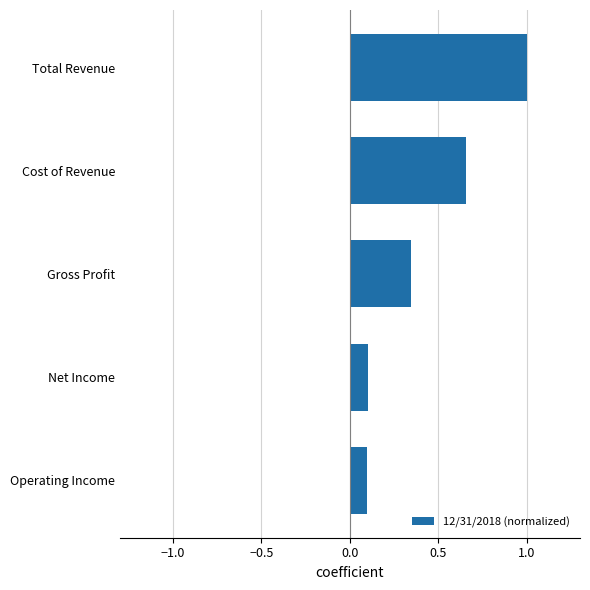

Between Gross Profit and Total Revenue, which is larger?

Total Revenue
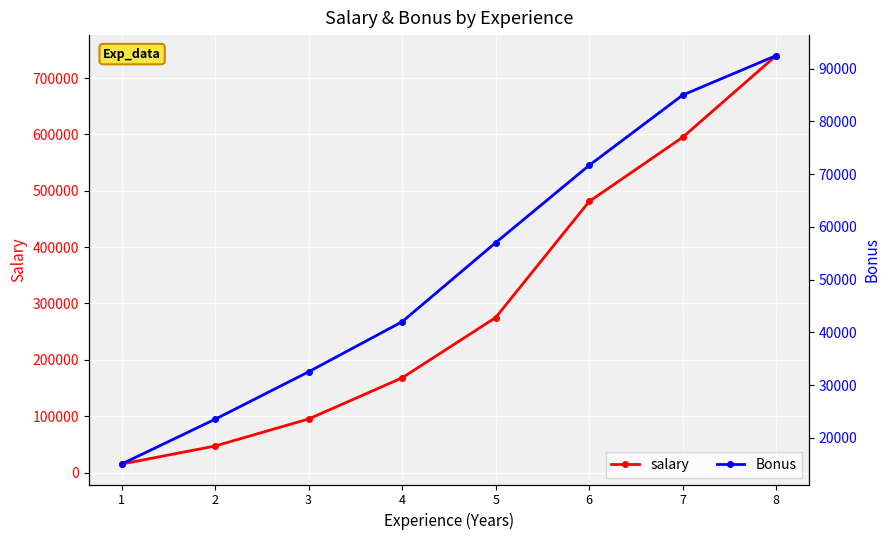

The value of salary at 2 is 82803. True or false?

False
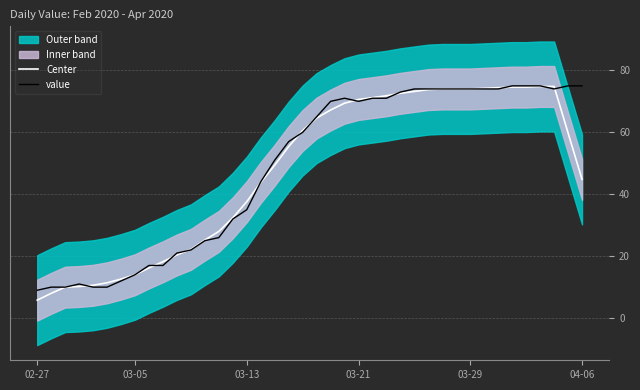

Rank the series at 17 from lowest to highest value.

Center, value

____

* Exercise aim *
Revise the records above by replacing "Gross Profit" with "Net Income" and leaving everything else unchanged. Omit the pictures from your answer.

* Expected answer *
Between Net Income and Total Revenue, which is larger?

Total Revenue

The value of salary at 2 is 82803. True or false?

False

Rank the series at 17 from lowest to highest value.

Center, value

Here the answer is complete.